But just wringing our hands– that’s not enough.

Those of us who lead organizations can easily give a leg up to “Paula”–the kid in this comic who illustrates the “no-privilege” script. This is why my co-founder and I started insisting on paying our college interns as soon as we had achieved salaries for the full time staff. We don’t want Grommet to be exclusively accessible to wealthy kids who do not need to make money over the summer.

It’s also a reason why I encourage our recruiting managers to ignore the prestige of an applicant’s college. Sometimes state school kids have a hunger that graduates from an elite school will never experience. Too many Ivy League kids are living their parents’ dream, and not their own. In the abstract, I am far more impressed with someone who worked significant part time hours during college than someone who went to Yale. I hold the same esteem for college athletes who juggled team demands and still achieved a strong GPA.

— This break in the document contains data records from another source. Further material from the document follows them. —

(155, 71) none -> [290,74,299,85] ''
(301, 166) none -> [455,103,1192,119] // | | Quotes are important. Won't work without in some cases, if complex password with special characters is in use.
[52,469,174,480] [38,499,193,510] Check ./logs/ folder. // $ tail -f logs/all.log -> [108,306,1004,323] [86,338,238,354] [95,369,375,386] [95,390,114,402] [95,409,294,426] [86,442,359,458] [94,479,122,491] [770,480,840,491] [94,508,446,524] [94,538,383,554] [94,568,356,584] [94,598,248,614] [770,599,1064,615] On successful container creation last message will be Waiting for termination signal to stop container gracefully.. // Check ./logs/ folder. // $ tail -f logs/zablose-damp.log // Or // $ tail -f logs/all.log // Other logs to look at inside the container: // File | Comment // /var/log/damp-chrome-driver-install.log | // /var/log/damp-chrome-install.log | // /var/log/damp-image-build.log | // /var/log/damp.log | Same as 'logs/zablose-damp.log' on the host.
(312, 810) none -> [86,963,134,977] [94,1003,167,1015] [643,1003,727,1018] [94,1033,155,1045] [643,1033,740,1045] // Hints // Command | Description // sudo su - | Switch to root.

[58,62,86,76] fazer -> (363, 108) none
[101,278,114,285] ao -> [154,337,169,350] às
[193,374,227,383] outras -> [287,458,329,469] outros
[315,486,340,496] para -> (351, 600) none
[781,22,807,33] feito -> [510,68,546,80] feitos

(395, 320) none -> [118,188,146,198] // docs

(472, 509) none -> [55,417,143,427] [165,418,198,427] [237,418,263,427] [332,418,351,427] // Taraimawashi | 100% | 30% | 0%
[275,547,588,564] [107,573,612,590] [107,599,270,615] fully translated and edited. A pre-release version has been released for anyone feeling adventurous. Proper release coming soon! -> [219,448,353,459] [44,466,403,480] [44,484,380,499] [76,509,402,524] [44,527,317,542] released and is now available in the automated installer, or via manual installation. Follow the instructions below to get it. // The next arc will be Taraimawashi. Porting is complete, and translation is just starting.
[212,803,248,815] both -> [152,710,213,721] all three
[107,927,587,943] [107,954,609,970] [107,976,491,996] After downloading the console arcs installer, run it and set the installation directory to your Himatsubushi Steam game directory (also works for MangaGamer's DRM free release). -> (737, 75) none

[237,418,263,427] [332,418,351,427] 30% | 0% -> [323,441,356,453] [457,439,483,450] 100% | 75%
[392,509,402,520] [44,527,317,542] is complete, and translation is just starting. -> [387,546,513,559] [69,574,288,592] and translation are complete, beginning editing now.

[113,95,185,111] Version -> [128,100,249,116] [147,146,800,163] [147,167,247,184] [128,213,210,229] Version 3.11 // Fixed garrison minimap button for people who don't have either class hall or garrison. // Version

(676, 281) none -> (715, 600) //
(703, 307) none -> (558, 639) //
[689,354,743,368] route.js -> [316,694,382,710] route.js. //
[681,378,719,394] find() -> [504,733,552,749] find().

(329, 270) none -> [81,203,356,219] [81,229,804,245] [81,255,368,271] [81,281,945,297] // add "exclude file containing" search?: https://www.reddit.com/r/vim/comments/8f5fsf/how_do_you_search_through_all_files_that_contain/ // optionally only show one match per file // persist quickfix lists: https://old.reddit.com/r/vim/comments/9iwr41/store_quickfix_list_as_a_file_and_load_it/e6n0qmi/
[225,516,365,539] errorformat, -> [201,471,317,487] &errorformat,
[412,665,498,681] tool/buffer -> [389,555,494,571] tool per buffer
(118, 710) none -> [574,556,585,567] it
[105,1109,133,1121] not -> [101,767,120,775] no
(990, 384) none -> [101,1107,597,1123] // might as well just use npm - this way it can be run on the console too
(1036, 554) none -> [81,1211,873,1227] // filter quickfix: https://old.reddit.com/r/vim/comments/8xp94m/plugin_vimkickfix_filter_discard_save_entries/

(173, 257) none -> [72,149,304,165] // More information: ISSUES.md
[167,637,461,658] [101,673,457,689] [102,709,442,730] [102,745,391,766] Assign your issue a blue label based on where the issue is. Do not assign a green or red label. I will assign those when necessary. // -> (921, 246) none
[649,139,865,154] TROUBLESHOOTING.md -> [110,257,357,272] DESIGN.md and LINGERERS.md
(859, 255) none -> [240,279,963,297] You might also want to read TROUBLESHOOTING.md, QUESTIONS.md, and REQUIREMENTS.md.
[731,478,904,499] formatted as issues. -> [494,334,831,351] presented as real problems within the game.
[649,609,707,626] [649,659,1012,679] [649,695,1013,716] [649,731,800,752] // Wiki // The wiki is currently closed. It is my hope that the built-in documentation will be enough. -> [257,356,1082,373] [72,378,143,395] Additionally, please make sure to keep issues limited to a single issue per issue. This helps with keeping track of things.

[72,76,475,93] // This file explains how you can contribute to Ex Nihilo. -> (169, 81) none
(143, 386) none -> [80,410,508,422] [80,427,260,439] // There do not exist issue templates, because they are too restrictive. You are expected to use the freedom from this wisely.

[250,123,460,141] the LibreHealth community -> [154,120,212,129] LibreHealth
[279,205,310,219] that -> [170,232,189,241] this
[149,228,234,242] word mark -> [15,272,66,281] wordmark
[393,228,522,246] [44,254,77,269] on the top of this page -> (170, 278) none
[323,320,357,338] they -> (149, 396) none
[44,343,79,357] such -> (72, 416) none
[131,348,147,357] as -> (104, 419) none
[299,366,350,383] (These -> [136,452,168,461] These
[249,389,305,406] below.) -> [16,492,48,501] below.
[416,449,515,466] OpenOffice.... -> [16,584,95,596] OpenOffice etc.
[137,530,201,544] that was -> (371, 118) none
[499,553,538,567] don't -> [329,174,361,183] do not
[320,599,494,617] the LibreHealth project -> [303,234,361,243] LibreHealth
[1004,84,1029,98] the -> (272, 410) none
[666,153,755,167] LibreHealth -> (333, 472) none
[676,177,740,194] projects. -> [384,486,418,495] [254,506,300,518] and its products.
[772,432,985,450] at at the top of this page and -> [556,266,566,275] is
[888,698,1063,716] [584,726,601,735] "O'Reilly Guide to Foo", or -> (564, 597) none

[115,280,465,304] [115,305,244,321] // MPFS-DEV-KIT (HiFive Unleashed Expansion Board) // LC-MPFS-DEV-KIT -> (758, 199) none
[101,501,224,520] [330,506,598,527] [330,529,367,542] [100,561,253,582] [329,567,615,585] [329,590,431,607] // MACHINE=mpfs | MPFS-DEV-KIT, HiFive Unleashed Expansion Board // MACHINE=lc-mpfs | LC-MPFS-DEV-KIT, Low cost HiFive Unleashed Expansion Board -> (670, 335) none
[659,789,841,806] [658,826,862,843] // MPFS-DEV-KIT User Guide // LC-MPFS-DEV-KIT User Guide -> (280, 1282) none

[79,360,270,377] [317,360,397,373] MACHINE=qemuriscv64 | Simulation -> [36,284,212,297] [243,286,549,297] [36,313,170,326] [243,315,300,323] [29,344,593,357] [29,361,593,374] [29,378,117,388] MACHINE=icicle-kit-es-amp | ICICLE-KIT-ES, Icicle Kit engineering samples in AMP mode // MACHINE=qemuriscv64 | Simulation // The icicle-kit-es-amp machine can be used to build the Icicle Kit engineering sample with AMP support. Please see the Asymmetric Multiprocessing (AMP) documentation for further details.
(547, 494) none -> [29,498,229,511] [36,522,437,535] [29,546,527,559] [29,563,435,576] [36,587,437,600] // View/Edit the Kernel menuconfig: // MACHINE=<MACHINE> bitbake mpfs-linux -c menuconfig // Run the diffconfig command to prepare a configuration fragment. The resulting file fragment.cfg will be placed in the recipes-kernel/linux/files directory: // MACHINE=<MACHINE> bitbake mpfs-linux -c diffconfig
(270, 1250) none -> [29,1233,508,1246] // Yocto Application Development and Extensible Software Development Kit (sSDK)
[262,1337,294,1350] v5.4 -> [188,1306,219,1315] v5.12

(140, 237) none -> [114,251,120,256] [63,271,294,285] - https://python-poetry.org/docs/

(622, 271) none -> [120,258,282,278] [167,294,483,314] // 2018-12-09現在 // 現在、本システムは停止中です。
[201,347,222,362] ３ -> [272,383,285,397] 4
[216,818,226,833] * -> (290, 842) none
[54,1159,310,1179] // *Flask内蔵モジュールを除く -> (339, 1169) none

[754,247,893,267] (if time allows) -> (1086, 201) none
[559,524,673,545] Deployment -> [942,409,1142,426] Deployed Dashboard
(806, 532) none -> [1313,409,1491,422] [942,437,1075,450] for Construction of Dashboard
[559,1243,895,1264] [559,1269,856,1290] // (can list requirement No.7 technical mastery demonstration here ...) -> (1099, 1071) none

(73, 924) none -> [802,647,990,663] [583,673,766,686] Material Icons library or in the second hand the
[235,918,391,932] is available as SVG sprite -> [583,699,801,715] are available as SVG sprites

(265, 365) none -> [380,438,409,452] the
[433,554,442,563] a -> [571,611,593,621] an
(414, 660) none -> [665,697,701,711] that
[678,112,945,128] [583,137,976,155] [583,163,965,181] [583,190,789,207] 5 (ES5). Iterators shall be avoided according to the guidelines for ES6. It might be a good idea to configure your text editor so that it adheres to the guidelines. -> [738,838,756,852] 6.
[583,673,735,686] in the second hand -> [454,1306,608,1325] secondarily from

Employers can get lazy and let elite college admissions be their proxy for a graduate’s potential. It takes more insight to realize that sometimes tough circumstances are the best “privilege” and basis for success. An employer actually can mitigate hiring risk with those less conventional applicants–as their accomplishments are entirely their own.

That’s why we pay our interns.

It’s good for society. And yes, it’s good for our business.

2 Responses to “Why paying interns is a civic duty for our company”

  1. Pedasi Pundit

    I worked in Silicon Valley for over thirty years and actually started an Intern recruiting service in the mid-nineties. Too many employers had no idea how to recruit interns and how to pick the correct one for their needs. I always insisted that the employer pay the Interns. I was able to recruit some very impressive talent from the Bay Area colleges and I looked for that hunger in the individual, not the school. Several of the Interns I recruited were hired by the company they interned for, part time while they finished their degree and full time when they graduated. I now live in a small village in Panama and am looking for a couple of interns for the new business that I am starting here and I will pay them. BTW – I only got paid for my Intern recruiting services if the Intern worked out, if they did not work out, then I found the client a new Intern.

    Reply
  2. julespieri

    Pedasi (apologies if I am using your name incorrectly), your intern matching service sounds great. We spend a great deal of time in that recruiting process. I have to admit I do like giving inexperienced managers a chance to hire for a relatively low-risk situation so there is some benefit to our current laborious system.